Records from a collection
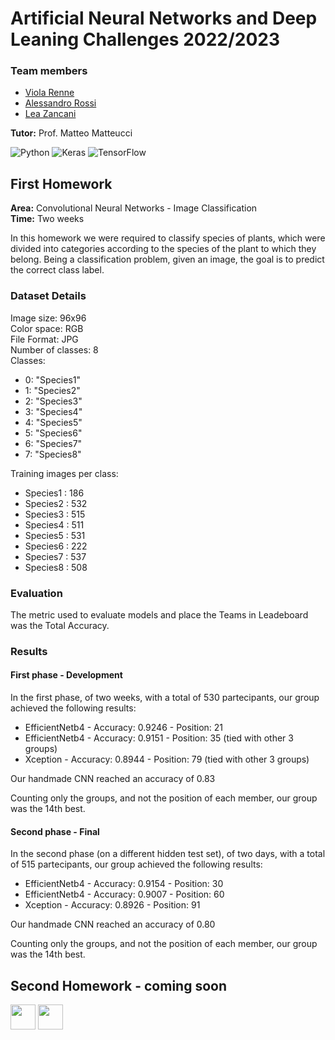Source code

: # Artificial Neural Networks and Deep Leaning Challenges 2022/2023

### Team members
* [Viola Renne](https://github.com/viols-code)
* [Alessandro Rossi]()
* [Lea Zancani]()

**Tutor:** Prof. Matteo Matteucci  

![Python](https://img.shields.io/badge/python-3776AB?logo=python&logoColor=ffdd65&style=for-the-badge&logoWidth=)
![Keras](https://img.shields.io/badge/keras-3776AB?logo=keras&style=for-the-badge&logoWidth=)
![TensorFlow](https://img.shields.io/badge/tensorflow-3776AB?logo=tensorflow&style=for-the-badge&logoWidth=)

## First Homework
**Area:** Convolutional Neural Networks - Image Classification  
**Time:** Two weeks

In this homework we were required to classify species of plants, which were divided into categories according to the species of the plant to which they belong. Being a classification problem, given an image, the goal is to predict the correct class label.

### Dataset Details
Image size: 96x96  
Color space: RGB  
File Format: JPG  
Number of classes: 8  
Classes:
- 0: "Species1"
- 1: "Species2"
- 2: "Species3"
- 3: "Species4"
- 4: "Species5"
- 5: "Species6"
- 6: "Species7"
- 7: "Species8"

Training images per class:
- Species1 : 186
- Species2 : 532
- Species3 : 515
- Species4 : 511
- Species5 : 531
- Species6 : 222
- Species7 : 537
- Species8 : 508


### Evaluation
The metric used to evaluate models and place the Teams in Leadeboard was the Total Accuracy.

### Results
#### First phase - Development
In the first phase, of two weeks, with a total of 530 partecipants, our group achieved the following results:
- EfficientNetb4 - Accuracy: 0.9246  - Position: 21
- EfficientNetb4 - Accuracy: 0.9151 - Position: 35 (tied with other 3 groups)
- Xception - Accuracy: 0.8944 - Position: 79 (tied with other 3 groups)

Our handmade CNN reached an accuracy of 0.83

Counting only the groups, and not the position of each member, our group was the 14th best.

#### Second phase - Final
In the second phase (on a different hidden test set), of two days, with a total of 515 partecipants, our group achieved the following results:
- EfficientNetb4 - Accuracy: 0.9154  - Position: 30
- EfficientNetb4 - Accuracy: 0.9007 - Position: 60
- Xception - Accuracy: 0.8926 - Position: 91

Our handmade CNN reached an accuracy of 0.80

Counting only the groups, and not the position of each member, our group was the 14th best.

## Second Homework - coming soon


<img src="https://cdn.jsdelivr.net/gh/devicons/devicon/icons/python/python-original-wordmark.svg" width="40"/> <img src="https://cdn.jsdelivr.net/gh/devicons/devicon/icons/tensorflow/tensorflow-original.svg" width="40"/>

» BRIEF
Copy the material word for word, leaving out the pictures.

» WRITTEN SOLUTION
Source code

: # Artificial Neural Networks and Deep Leaning Challenges 2022/2023

### Team members
* [Viola Renne](https://github.com/viols-code)
* [Alessandro Rossi]()
* [Lea Zancani]()

**Tutor:** Prof. Matteo Matteucci  

![Python](https://img.shields.io/badge/python-3776AB?logo=python&logoColor=ffdd65&style=for-the-badge&logoWidth=)
![Keras](https://img.shields.io/badge/keras-3776AB?logo=keras&style=for-the-badge&logoWidth=)
![TensorFlow](https://img.shields.io/badge/tensorflow-3776AB?logo=tensorflow&style=for-the-badge&logoWidth=)

## First Homework
**Area:** Convolutional Neural Networks - Image Classification  
**Time:** Two weeks

In this homework we were required to classify species of plants, which were divided into categories according to the species of the plant to which they belong. Being a classification problem, given an image, the goal is to predict the correct class label.

### Dataset Details
Image size: 96x96  
Color space: RGB  
File Format: JPG  
Number of classes: 8  
Classes:
- 0: "Species1"
- 1: "Species2"
- 2: "Species3"
- 3: "Species4"
- 4: "Species5"
- 5: "Species6"
- 6: "Species7"
- 7: "Species8"

Training images per class:
- Species1 : 186
- Species2 : 532
- Species3 : 515
- Species4 : 511
- Species5 : 531
- Species6 : 222
- Species7 : 537
- Species8 : 508


### Evaluation
The metric used to evaluate models and place the Teams in Leadeboard was the Total Accuracy.

### Results
#### First phase - Development
In the first phase, of two weeks, with a total of 530 partecipants, our group achieved the following results:
- EfficientNetb4 - Accuracy: 0.9246  - Position: 21
- EfficientNetb4 - Accuracy: 0.9151 - Position: 35 (tied with other 3 groups)
- Xception - Accuracy: 0.8944 - Position: 79 (tied with other 3 groups)

Our handmade CNN reached an accuracy of 0.83

Counting only the groups, and not the position of each member, our group was the 14th best.

#### Second phase - Final
In the second phase (on a different hidden test set), of two days, with a total of 515 partecipants, our group achieved the following results:
- EfficientNetb4 - Accuracy: 0.9154  - Position: 30
- EfficientNetb4 - Accuracy: 0.9007 - Position: 60
- Xception - Accuracy: 0.8926 - Position: 91

Our handmade CNN reached an accuracy of 0.80

Counting only the groups, and not the position of each member, our group was the 14th best.

## Second Homework - coming soon


<img src="https://cdn.jsdelivr.net/gh/devicons/devicon/icons/python/python-original-wordmark.svg" width="40"/> <img src="https://cdn.jsdelivr.net/gh/devicons/devicon/icons/tensorflow/tensorflow-original.svg" width="40"/>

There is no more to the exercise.